[YOUR INSTRUCTIONS]: Print the records below exactly as they appear.

Records excerpted from a collection

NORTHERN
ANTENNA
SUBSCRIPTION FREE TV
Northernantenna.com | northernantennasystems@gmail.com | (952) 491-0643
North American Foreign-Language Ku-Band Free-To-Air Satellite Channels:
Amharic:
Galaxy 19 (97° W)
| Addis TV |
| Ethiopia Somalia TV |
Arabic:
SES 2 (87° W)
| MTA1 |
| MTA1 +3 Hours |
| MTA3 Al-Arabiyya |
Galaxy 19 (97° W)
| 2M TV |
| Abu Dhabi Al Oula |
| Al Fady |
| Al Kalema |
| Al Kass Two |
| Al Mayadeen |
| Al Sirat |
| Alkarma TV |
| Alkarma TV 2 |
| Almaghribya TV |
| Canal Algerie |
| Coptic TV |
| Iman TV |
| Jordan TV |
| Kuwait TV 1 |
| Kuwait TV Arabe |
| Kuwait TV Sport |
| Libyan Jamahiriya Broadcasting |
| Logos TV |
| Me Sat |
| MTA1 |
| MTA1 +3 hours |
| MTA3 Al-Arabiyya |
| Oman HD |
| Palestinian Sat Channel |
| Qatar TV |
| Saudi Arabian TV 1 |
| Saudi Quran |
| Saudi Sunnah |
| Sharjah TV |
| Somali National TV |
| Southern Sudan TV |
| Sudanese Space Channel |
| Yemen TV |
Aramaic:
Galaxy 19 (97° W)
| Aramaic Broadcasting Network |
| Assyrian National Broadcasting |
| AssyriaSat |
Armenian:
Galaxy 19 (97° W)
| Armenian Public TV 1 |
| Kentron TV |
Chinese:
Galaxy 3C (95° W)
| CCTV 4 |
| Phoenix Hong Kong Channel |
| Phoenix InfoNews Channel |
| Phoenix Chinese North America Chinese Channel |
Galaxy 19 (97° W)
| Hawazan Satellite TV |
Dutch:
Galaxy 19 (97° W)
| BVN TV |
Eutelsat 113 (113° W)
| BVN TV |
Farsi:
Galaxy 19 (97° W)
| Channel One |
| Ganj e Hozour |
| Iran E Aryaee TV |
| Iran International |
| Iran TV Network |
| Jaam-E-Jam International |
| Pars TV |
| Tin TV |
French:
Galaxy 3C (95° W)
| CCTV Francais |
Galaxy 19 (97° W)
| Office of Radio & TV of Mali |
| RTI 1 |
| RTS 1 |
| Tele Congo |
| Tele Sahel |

[FINISHED EXERCISE]:
NORTHERN
ANTENNA
SUBSCRIPTION FREE TV
Northernantenna.com | northernantennasystems@gmail.com | (952) 491-0643
North American Foreign-Language Ku-Band Free-To-Air Satellite Channels:
Amharic:
Galaxy 19 (97° W)
| Addis TV |
| Ethiopia Somalia TV |
Arabic:
SES 2 (87° W)
| MTA1 |
| MTA1 +3 Hours |
| MTA3 Al-Arabiyya |
Galaxy 19 (97° W)
| 2M TV |
| Abu Dhabi Al Oula |
| Al Fady |
| Al Kalema |
| Al Kass Two |
| Al Mayadeen |
| Al Sirat |
| Alkarma TV |
| Alkarma TV 2 |
| Almaghribya TV |
| Canal Algerie |
| Coptic TV |
| Iman TV |
| Jordan TV |
| Kuwait TV 1 |
| Kuwait TV Arabe |
| Kuwait TV Sport |
| Libyan Jamahiriya Broadcasting |
| Logos TV |
| Me Sat |
| MTA1 |
| MTA1 +3 hours |
| MTA3 Al-Arabiyya |
| Oman HD |
| Palestinian Sat Channel |
| Qatar TV |
| Saudi Arabian TV 1 |
| Saudi Quran |
| Saudi Sunnah |
| Sharjah TV |
| Somali National TV |
| Southern Sudan TV |
| Sudanese Space Channel |
| Yemen TV |
Aramaic:
Galaxy 19 (97° W)
| Aramaic Broadcasting Network |
| Assyrian National Broadcasting |
| AssyriaSat |
Armenian:
Galaxy 19 (97° W)
| Armenian Public TV 1 |
| Kentron TV |
Chinese:
Galaxy 3C (95° W)
| CCTV 4 |
| Phoenix Hong Kong Channel |
| Phoenix InfoNews Channel |
| Phoenix Chinese North America Chinese Channel |
Galaxy 19 (97° W)
| Hawazan Satellite TV |
Dutch:
Galaxy 19 (97° W)
| BVN TV |
Eutelsat 113 (113° W)
| BVN TV |
Farsi:
Galaxy 19 (97° W)
| Channel One |
| Ganj e Hozour |
| Iran E Aryaee TV |
| Iran International |
| Iran TV Network |
| Jaam-E-Jam International |
| Pars TV |
| Tin TV |
French:
Galaxy 3C (95° W)
| CCTV Francais |
Galaxy 19 (97° W)
| Office of Radio & TV of Mali |
| RTI 1 |
| RTS 1 |
| Tele Congo |
| Tele Sahel |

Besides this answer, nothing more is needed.